The texts come from a variety of sources:

  • TV/Movies subtitles: (128 million words [128,013,334]). These come from the American part of the TV and Movies corpora. These subtitles are as informal (or more informal) than actual spoken data. The texts were taken from the OpenSubtitles collection. In cases where there were multiple subtitles files for a given TV episode (which was the norm), we used the "highest ranked" file, in terms of accuracy (from the ratings at OpenSubtitles).

  • Spoken: (127 million words [127,396,916]) Transcripts of unscripted conversation from more than 150 different TV and radio programs (examples: All Things Considered (NPR), Newshour (PBS), Good Morning America (ABC), Today Show (NBC), 60 Minutes (CBS), Hannity and Colmes (Fox), Jerry Springer, etc).

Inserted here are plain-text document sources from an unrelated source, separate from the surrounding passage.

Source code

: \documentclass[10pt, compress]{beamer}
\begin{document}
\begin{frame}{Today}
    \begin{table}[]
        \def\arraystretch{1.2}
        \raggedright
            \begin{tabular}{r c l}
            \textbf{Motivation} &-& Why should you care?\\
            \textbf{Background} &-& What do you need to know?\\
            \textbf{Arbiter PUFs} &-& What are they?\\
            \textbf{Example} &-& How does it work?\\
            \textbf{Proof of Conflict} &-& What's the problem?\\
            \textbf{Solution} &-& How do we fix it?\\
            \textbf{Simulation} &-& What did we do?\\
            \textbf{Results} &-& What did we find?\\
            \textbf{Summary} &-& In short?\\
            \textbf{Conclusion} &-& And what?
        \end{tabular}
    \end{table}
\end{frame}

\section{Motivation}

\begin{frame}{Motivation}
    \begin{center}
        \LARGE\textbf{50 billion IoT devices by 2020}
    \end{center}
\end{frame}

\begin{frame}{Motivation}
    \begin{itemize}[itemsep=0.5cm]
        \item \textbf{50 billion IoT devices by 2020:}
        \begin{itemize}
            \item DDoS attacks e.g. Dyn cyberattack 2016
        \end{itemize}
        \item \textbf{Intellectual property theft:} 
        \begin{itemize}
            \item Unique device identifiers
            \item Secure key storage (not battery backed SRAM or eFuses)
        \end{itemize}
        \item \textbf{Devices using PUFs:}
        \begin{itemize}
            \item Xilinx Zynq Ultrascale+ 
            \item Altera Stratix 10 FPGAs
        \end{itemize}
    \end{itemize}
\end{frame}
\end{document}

  • Fiction: (120 million words [119,505,292]) Short stories and plays from literary magazines, children’s magazines, popular magazines, first chapters of first edition books 1990-present, and movie scripts.

  • Popular Magazines: (127 million words [127,352,014]) Nearly 100 different magazines, with a good mix (overall, and by year) between specific domains (news, health, home and gardening, women, financial, religion, sports, etc). A few examples are Time, Men’s Health, Good Housekeeping, Cosmopolitan, Fortune, Christian Century, Sports Illustrated, etc.

  • Newspapers: (123 million words [122,959,393]) Ten newspapers from across the US, including: USA Today, New York Times, Atlanta Journal Constitution, San Francisco Chronicle, etc. In most cases, there is a good mix between different sections of the newspaper, such as local news, opinion, sports, financial, etc.

  • Academic Journals: (121 million words [120,988,348]) Nearly 100 different peer-reviewed journals. These were selected to cover the entire range of the Library of Congress classification system (e.g. a certain percentage from B (philosophy, psychology, religion), D (world history), K (education), T (technology), etc.), both overall and by number of words per year.

  • Blogs: (125 million words [125,496,215]). These texts represent a subset of the texts from the United States in the GloWbE corpus. At that time, Google allowed searches to be restricted to blogs, so nearly all of these texts are actually blogs.

  • Web pages: (130 million words [129,899,426]). They represent a subset of the "General" texts from the United States in the GloWbE corpus. Some of these texts are actually blogs (there was no way to search "NOT blogs" in Google at that time).
    -- For both blogs and general web pages, these were subsequently categorized by Serge Sharoff, so that in COCA you can limit searches to a particular web genre.
    -- Note that these web and blog texts were all collected in Oct 2012, so they are more of a "snapshot" of this genre, rather than year by year (as above). As a result, they are not included in the "historical" data, when you compare the frequency across decades or year. All historical data (for each year 1990-2019) comes from the other six genres listed above.